I've seen this done to....at it worked i guess cuz the pink eye went away.
 
I know rkaiser's been treating a pile of his Welsh Black cows, and crossbreds, putting mastitis goop in 'em and patching, but he said lots that DIDN'T get patched, healed just as quick as the ones who had the meds, so they quit treating. He said some of them got to looking bad, but eventually cleared up with no apparent blindness.

In the cattle I'm custom-grazing, some crossbreds have had it bad, but we can't get them in anywhere with a squeeze where they're at. The cows have cleared up on their own, but 2 of the calves still have one eye completely whited over. Just crossin' my fingers basically.

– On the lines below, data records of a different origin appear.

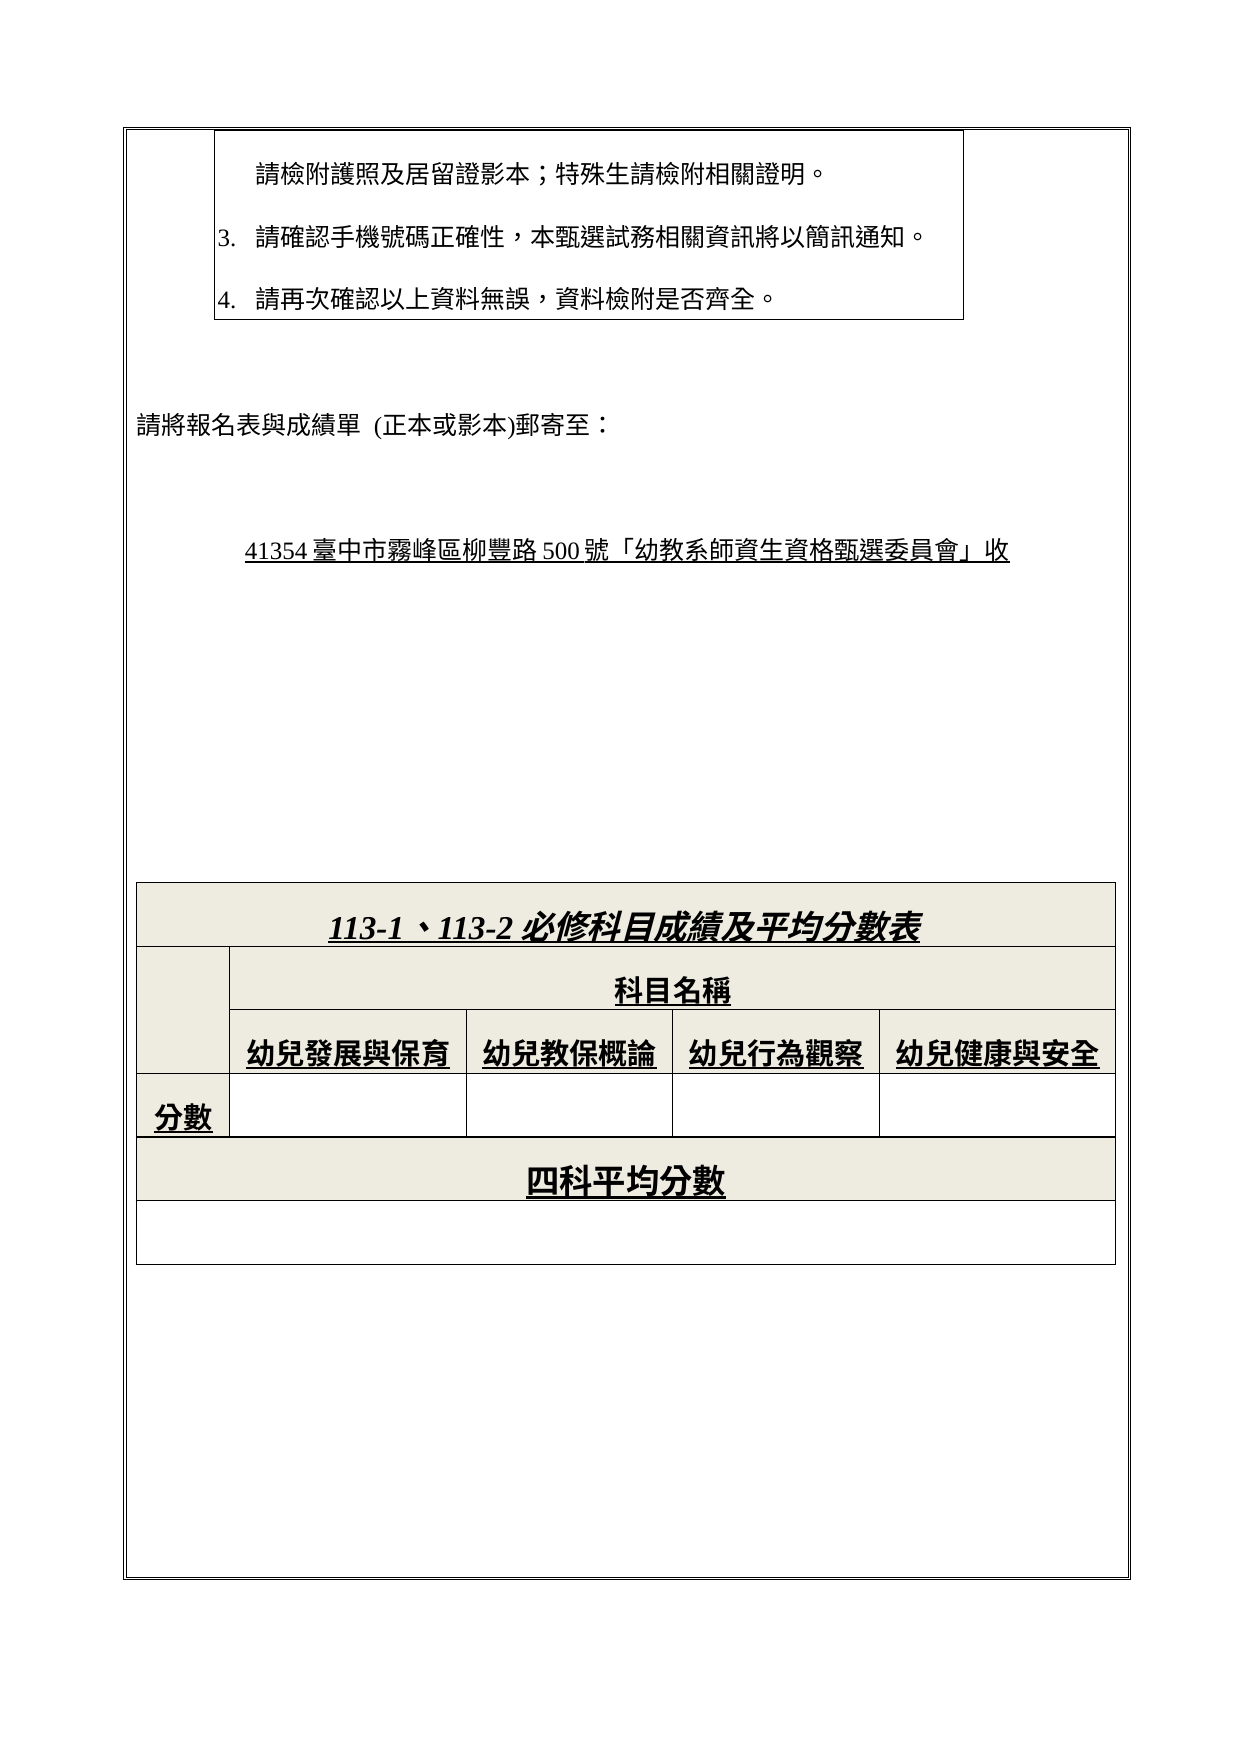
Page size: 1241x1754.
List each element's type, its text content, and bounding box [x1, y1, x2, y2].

table_cell [880, 1074, 1115, 1136]
table_cell 幼兒健康與安全 [880, 1010, 1115, 1073]
table_cell 幼兒發展與保育 [230, 1010, 466, 1073]
table_cell 幼兒教保概論 [467, 1010, 672, 1073]
table_cell [467, 1074, 672, 1136]
table_cell 分數 [137, 1074, 229, 1136]
table_cell 幼兒行為觀察 [673, 1010, 879, 1073]
table_header 請檢附護照及居留證影本；特殊生請檢附相關證明。 請確認手機號碼正確性，本甄選試務相關資訊將以簡訊通知。 請再次確認以上資料無誤，資料檢附是否齊全。 [215, 131, 963, 319]
table_cell [230, 1074, 466, 1136]
table_cell 科目名稱 [230, 947, 1115, 1009]
table_header 亞洲大學幼兒教育學系114學年度師資生資格甄選報名表 學號： 班級：□大學部A班 □大學部B班 □碩士班 姓名： 身分證字號： 身份：□一般生 □原住民生 □其他請填 (如身障生、僑生、陸生、國際生) 出生年月日：民國 年 月 日 聯絡地址：□□□ 聯絡電話 ：宅：（ ） 手機： 電子信箱： 考生確認簽名： (亞洲大學幼兒教育學系基於「甄試審核與通知」之目的，須取得申請人之「姓名、電話、班級、學號、住址、學習成績、族裔身分、」等個資（須附佐證資料），以在本次甄試作業期間及地區內作為「資格審核、必要聯繫」之用。您得依個人資料保護法規定行使「請求查閱、補充、更正、提供複製本、停止處理或利用及請求刪除」個人資料等權利，請洽【幼教系辦(04)23323456#5721】。如未完整提供資訊，將可能影響條件審核。如您遞交申請，即表示您同意本系基於上述說明蒐集、處理及利用您的個人資料。) 請將報名表與成績單 (正本或影本)郵寄至： 41354臺中市霧峰區柳豐路500號「幼教系師資生資格甄選委員會」收 注意事項： 下列報名表件，請依照編號順序 排列（有繳件資料請打勾），由 上而下排列整齊。 □1.亞洲大學幼兒教育學系114 學年度師資生資格甄選報名表 □2. 113-1、113-2必修科目成績及 平均分數表 □3.113學年度歷年成績單正本或影本 請勿提 供學生系統 的 成績 截圖 (報名資格及書面審查作業用) □4.個人自傳/履歷 (面試審查作業用，備/不備皆可) □5.是否為特殊生並檢附相關資料 註：上述資料僅供幼教系甄選使用， 考生所提供資料，恕概不退還。 [127, 130, 1128, 1577]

Craziest thing is, not a single one of the purebred Galloways have gotten so much as a runny eye, even at rkaiser's place. Coincidence? Maybe, but why I don't know, cause it went through the others like wildfire, and all in the same pastures.
 
a little off subject but we had this holstein cow that was co-owned with another local dairy farm, she didn't want to get bred back. As a last ditch effort we put her in with our Hereford bull and got what looks very similar to a Black Baldy but is very difficult to put a lot of condition on, her name is Panda. Her first offspring became a good steer, he just hit the freezer a couple weeks ago, grew very well and was a Baldie with a patch over one eye, he was named Bandit. The next offspring was a little troublemaker who became known as Pandora. The neat thing is that the recessive gene showed in her, she is back to Red. Homozygous Recessive I assume. Last time I had Panda in the chute I noticed a tiny red spot on her neck, guess the recessive gene sometimes shows through.